● **Input data**:
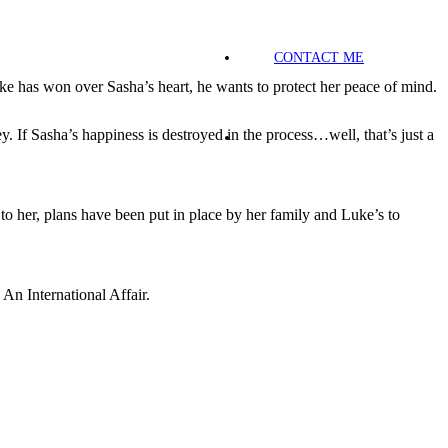
CONTACT ME
ke has won over Sasha’s heart, he wants to protect her peace of mind.
If Sasha’s happiness is destroyed in the process…well, that’s just a
o her, plans have been put in place by her family and Luke’s to
An International Affair.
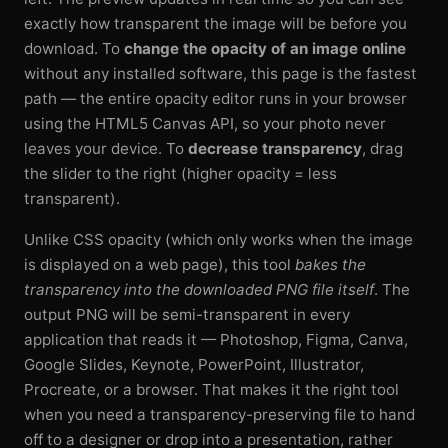
exactly how transparent the image will be before you
download. To
change the opacity of an image online
without any installed software, this page is the fastest
path — the entire opacity editor runs in your browser
using the HTML5 Canvas API, so your photo never
leaves your device. To
decrease transparency
, drag
the slider to the right (higher opacity = less
transparent).
Unlike CSS opacity (which only works when the image
is displayed on a web page), this tool
bakes the
transparency into the downloaded PNG file itself
. The
output PNG will be semi-transparent in every
application that reads it — Photoshop, Figma, Canva,
Google Slides, Keynote, PowerPoint, Illustrator,
Procreate, or a browser. That makes it the right tool
when you need a transparency-preserving file to hand
off to a designer or drop into a presentation, rather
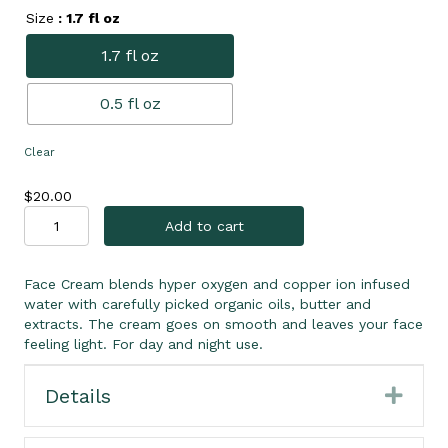
Size
: 1.7 fl oz
1.7 fl oz
0.5 fl oz
Clear
$
20.00
Copper
Add to cart
Ion
Face
Cream
Face Cream blends hyper oxygen and copper ion infused
quantity
water with carefully picked organic oils, butter and
extracts. The cream goes on smooth and leaves your face
feeling light. For day and night use.
Details
Expa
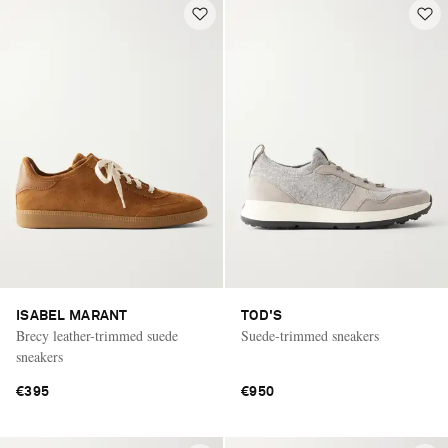
ISABEL MARANT
TOD'S
Brecy leather-trimmed suede
Suede-trimmed sneakers
sneakers
€395
€950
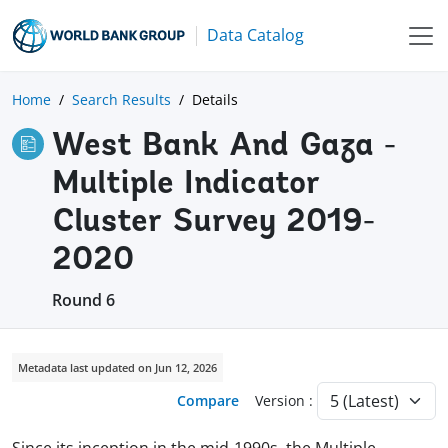
Data Catalog
Home
Search Results
Details
West Bank And Gaza -
Multiple Indicator
Cluster Survey 2019-
2020
Round 6
Metadata last updated on Jun 12, 2026
Compare
Version :
Since its inception in the mid-1990s, the Multiple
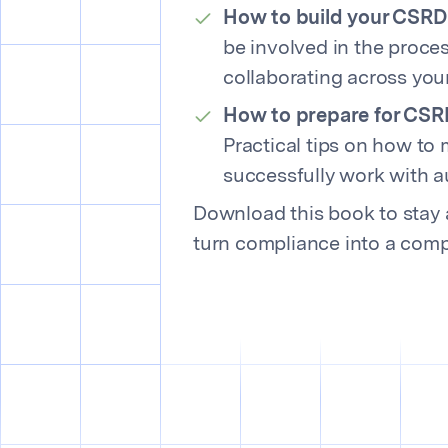
How to build your CSRD
be involved in the proces
collaborating across you
How to prepare for CSR
Practical tips on how to
successfully work with a
Download this book to stay 
turn compliance into a comp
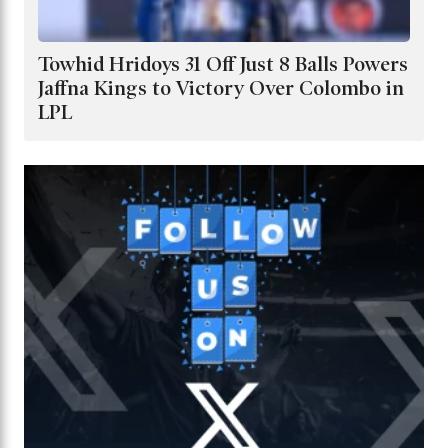
Towhid Hridoys 31 Off Just 8 Balls Powers
Jaffna Kings to Victory Over Colombo in
LPL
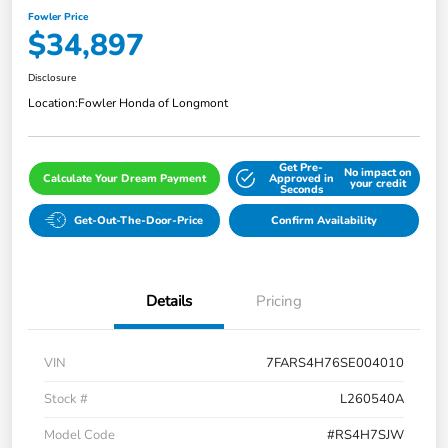
Fowler Price
$34,897
Disclosure
Location:
Fowler Honda of Longmont
Get Pre-
No impact on
Calculate Your Dream Payment
Approved in
your credit
Seconds
Get-Out-The-Door-Price
Confirm Availability
Details
Pricing
VIN
7FARS4H76SE004010
Stock #
L260540A
Model Code
#RS4H7SJW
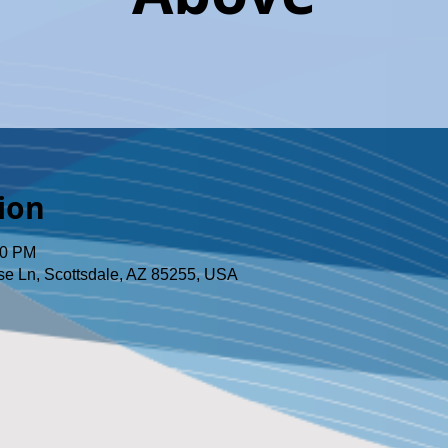
ion
30 PM
se Ln, Scottsdale, AZ 85255, USA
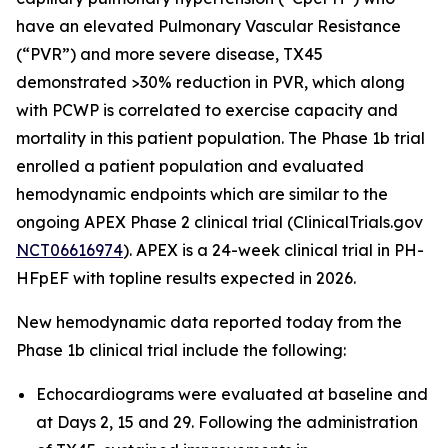
have an elevated Pulmonary Vascular Resistance
(“PVR”) and more severe disease, TX45
demonstrated >30% reduction in PVR, which along
with PCWP is correlated to exercise capacity and
mortality in this patient population. The Phase 1b trial
enrolled a patient population and evaluated
hemodynamic endpoints which are similar to the
ongoing APEX Phase 2 clinical trial (ClinicalTrials.gov
NCT06616974
). APEX is a 24-week clinical trial in PH-
HFpEF with topline results expected in 2026.
New hemodynamic data reported today from the
Phase 1b clinical trial include the following:
Echocardiograms were evaluated at baseline and
at Days 2, 15 and 29. Following the administration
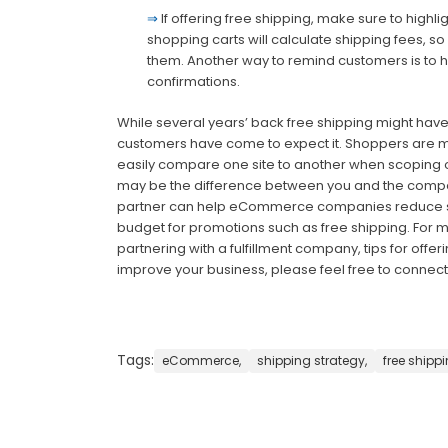
⇒
If offering free shipping, make sure to highl
shopping carts will calculate shipping fees, 
them. Another way to remind customers is to hi
confirmations.
While several years’ back free shipping might hav
customers have come to expect it. Shoppers are m
easily compare one site to another when scoping o
may be the difference between you and the competiti
partner can help eCommerce companies reduce sh
budget for promotions such as free shipping. For mo
partnering with a fulfillment company, tips for offe
improve your business, please feel free to connect 
Tags:
eCommerce,
shipping strategy,
free shippi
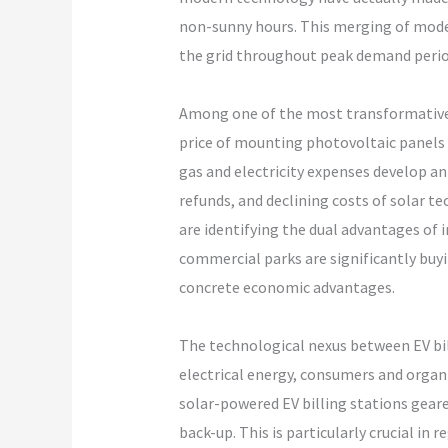
non-sunny hours. This merging of moder
the grid throughout peak demand perio
Among one of the most transformative 
price of mounting photovoltaic panels a
gas and electricity expenses develop a
refunds, and declining costs of solar t
are identifying the dual advantages of 
commercial parks are significantly buyi
concrete economic advantages.
The technological nexus between EV bil
electrical energy, consumers and organi
solar-powered EV billing stations gear
back-up. This is particularly crucial in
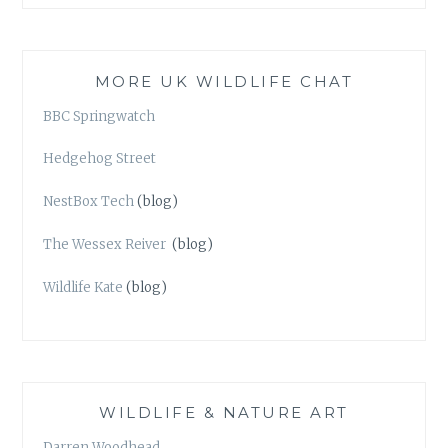
MORE UK WILDLIFE CHAT
BBC Springwatch
Hedgehog Street
NestBox Tech
(blog)
The Wessex Reiver
(blog)
Wildlife Kate
(blog)
WILDLIFE & NATURE ART
Darren Woodhead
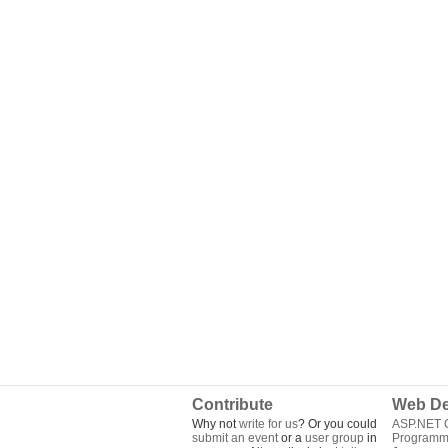
Contribute
Web De
Why not
write for us
? Or you could
ASP.NET Q
submit an event
or a
user group
in
Programm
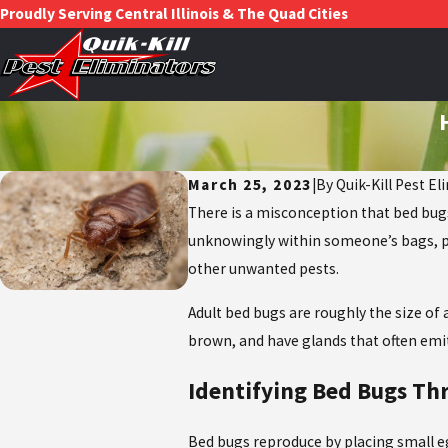
Proudly Serving Central Illinois & The Quad Cities
March 25, 2023
|
By
Quik-Kill Pest El
There is a misconception that bed bugs
unknowingly within someone’s bags, purs
other unwanted pests.
Adult bed bugs are roughly the size of 
brown, and have glands that often emi
Identifying Bed Bugs Th
Bed bugs reproduce by placing small e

● **What you will do**: Pictures in the material above should be skipped; print exactly the lines from the one with "Multiple Indicator" through the one with "turn compliance into a comp".

● **Result of the task**:
Multiple Indicator
Cluster Survey 2019-
2020
Round 6
Metadata last updated on Jun 12, 2026
Compare
Version :
Since its inception in the mid-1990s, the Multiple
How to build your CSRD
be involved in the proces
collaborating across you
How to prepare for CSR
Practical tips on how to
successfully work with a
Download this book to stay 
turn compliance into a comp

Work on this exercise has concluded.